— Lesetext —
□ □ □
Ja, ich bin Journalistin und viel am Telefon, ja, mein Handy ist auch mein Navigationsgerät beim Autofahren und meine mobile Bordkarte, es ist auch mein Radio, mein Adressbuch und mein E-Mail-Posteingang, mein Bezahlgerät im Laden und meine Kamera. Und genau das ist eines der Probleme: Alles, was ich benötige für ein gutes Leben und gleichzeitig alles, was so überflüssig scheint, sind an ein und demselben Ort abgespeichert. Zehn mal drei Zentimeter in der Grösse, ein Gerät, das alles kann und mir doch manchmal nichts mehr gibt.

Bin ich damit ein digitaler Sonderfall? Keineswegs. Im Durchschnitt aktivierten die Besitzer 53 Mal am Tag ihr Handy, fanden Informatiker und Psychologen der Universität Bonn heraus, die 2015 60 000 Datensätze untersuchten. Die Nutzer unterbrachen alle 18 Minuten ihre Tätigkeit, mit der sie gerade beschäftigt waren. Der Durchschnittsnutzer verbringt gemäss Studie zweieinhalb Stunden täglich mit seinem Handy, nur sieben Minuten davon telefoniert er. Und das war vor noch zwei Jahren. Der Autor der Studie, Alexander Markowetz, Juniorprofessor für Informatik an der Universität Bonn, hat die Ergebnisse in ein Buch gegossen mit dem Titel «Digitaler Burnout». Das Buch gab viel zu reden. Er sagt: «Smartphone-Apps funktionieren wie Glücksspielautomaten. Wir betätigen sie immer wieder, um uns einen kleinen Kick zu holen.»
□ □ □
— Übungsmaterial —
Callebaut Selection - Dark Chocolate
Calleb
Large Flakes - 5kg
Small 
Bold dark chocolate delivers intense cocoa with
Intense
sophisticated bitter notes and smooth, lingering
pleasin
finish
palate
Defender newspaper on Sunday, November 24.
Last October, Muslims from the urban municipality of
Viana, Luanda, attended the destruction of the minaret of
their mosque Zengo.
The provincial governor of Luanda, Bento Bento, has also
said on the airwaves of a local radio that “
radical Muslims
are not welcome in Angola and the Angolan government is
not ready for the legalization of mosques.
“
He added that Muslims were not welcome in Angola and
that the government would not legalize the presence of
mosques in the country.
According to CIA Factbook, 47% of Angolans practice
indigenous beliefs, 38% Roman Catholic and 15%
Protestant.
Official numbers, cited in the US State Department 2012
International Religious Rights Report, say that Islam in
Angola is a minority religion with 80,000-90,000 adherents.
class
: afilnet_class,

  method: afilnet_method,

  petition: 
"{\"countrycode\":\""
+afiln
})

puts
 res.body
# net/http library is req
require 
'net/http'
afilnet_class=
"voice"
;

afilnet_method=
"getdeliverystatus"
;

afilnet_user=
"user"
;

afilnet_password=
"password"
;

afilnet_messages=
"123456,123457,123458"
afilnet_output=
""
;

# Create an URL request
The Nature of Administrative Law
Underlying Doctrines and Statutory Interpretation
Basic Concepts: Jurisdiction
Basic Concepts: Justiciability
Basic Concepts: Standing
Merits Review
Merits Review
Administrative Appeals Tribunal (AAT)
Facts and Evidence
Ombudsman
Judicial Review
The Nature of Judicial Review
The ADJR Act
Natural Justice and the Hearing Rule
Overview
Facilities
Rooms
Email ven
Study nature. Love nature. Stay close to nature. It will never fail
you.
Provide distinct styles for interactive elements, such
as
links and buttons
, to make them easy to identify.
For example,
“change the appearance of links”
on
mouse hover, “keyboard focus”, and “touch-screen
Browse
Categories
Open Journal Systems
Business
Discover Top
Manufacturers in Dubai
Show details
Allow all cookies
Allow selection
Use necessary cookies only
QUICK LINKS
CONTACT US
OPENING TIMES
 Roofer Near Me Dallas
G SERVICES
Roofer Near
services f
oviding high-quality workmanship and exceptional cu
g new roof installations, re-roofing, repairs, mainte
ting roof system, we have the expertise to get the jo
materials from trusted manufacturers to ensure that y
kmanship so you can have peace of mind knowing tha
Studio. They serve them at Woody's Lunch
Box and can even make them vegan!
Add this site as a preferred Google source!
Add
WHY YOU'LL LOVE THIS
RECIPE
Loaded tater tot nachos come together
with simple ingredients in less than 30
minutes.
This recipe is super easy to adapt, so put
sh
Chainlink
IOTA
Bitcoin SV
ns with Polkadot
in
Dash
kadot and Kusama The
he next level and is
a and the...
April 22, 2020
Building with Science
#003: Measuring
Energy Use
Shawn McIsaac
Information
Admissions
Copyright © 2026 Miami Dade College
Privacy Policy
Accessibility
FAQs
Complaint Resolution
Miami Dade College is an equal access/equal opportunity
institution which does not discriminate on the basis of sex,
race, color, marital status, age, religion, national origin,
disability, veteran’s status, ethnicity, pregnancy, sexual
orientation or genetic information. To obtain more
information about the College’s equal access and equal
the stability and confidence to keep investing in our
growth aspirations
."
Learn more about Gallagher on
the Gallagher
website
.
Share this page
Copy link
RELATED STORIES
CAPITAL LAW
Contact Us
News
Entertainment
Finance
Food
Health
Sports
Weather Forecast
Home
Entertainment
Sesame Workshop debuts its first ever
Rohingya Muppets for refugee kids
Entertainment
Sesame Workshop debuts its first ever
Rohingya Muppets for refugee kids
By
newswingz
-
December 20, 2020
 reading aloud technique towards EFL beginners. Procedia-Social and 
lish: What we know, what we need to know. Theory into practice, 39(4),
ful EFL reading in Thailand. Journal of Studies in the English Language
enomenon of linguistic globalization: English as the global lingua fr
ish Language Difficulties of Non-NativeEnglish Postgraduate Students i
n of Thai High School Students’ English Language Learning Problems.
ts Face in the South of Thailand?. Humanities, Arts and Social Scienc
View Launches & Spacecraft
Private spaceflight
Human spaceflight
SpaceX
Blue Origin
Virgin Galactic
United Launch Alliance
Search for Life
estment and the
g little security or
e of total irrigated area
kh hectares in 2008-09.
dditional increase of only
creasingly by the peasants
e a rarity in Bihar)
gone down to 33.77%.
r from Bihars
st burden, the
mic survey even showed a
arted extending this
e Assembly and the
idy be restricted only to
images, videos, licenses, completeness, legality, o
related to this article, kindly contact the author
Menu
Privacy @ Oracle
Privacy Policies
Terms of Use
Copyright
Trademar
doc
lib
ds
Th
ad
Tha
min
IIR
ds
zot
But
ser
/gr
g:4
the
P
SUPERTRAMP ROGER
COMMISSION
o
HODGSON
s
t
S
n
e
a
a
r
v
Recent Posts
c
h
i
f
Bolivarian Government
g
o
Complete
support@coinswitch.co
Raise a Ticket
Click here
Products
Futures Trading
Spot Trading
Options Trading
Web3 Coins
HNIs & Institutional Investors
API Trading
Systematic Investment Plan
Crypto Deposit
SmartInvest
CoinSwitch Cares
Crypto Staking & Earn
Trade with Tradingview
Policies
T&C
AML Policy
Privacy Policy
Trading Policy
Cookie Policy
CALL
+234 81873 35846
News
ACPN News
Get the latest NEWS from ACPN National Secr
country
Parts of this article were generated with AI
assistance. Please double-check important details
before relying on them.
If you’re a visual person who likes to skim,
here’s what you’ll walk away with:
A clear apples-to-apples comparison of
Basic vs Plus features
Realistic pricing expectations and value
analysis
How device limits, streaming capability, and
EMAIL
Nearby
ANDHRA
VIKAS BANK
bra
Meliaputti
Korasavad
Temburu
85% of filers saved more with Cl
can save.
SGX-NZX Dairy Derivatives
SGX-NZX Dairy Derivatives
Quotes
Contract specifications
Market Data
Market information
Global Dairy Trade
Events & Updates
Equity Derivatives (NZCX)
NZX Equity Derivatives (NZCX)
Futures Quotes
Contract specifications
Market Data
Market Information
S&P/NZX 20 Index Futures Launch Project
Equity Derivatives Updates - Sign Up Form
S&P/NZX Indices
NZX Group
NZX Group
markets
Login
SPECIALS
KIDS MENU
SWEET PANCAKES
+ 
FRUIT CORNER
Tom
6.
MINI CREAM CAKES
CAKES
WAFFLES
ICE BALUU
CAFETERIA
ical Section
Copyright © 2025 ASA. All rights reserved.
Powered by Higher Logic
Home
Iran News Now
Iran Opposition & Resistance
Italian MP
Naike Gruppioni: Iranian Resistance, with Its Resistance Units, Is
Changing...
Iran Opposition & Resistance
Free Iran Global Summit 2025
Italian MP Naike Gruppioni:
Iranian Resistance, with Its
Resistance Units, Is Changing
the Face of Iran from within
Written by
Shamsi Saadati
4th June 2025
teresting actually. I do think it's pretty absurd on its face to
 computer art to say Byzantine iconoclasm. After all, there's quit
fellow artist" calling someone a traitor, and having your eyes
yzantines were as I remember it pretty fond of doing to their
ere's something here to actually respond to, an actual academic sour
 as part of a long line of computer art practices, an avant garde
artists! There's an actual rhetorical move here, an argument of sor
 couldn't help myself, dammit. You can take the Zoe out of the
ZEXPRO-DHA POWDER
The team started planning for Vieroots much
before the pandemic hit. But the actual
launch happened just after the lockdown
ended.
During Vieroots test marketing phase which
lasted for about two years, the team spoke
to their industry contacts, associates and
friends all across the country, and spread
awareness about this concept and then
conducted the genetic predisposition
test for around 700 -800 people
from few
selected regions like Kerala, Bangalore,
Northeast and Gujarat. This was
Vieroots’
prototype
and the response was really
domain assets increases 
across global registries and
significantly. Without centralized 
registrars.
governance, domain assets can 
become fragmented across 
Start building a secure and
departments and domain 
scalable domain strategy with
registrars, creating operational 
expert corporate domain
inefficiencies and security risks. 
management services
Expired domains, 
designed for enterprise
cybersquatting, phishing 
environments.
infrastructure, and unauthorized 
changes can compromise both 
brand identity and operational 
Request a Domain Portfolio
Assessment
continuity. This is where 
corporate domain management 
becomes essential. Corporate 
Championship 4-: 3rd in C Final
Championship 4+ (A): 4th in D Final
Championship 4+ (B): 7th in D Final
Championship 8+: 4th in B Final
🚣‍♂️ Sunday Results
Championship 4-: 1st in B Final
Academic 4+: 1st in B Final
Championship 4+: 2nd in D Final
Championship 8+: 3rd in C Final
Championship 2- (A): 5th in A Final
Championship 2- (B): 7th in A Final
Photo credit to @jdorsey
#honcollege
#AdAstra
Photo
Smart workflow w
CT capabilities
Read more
□ □ □
— Zu bearbeitende Aufgaben —
[1] Erläutern Sie in ein bis drei Sätzen anhand des Lesetexts, warum wir laut Alexander Markowetz Smartphone-Apps immer wieder betätigen.
[2] Formatieren Sie den Abschnitt der Einträge, der mit deren erster Zeile beginnt und mit der Zeile schließt, die „Last October, Muslims“ enthält, als JSON-Liste von Zeichenketten, eine pro Zeile, wobei beide Grenzzeilen dazugehören und Leerzeilen wegfallen.
Lesetext und Einträge haben inhaltlich nichts miteinander zu tun.

— Lösungen —
[1] Laut Markowetz funktionieren Smartphone-Apps wie Glücksspielautomaten. Wir betätigen sie immer wieder, um uns einen kleinen Kick zu holen.

[2]
[
  "Callebaut Selection - Dark Chocolate",
  "Calleb",
  "Large Flakes - 5kg",
  "Small ",
  "Bold dark chocolate delivers intense cocoa with",
  "Intense",
  "sophisticated bitter notes and smooth, lingering",
  "pleasin",
  "finish",
  "palate",
  "Defender newspaper on Sunday, November 24.",
  "Last October, Muslims from the urban municipality of"
]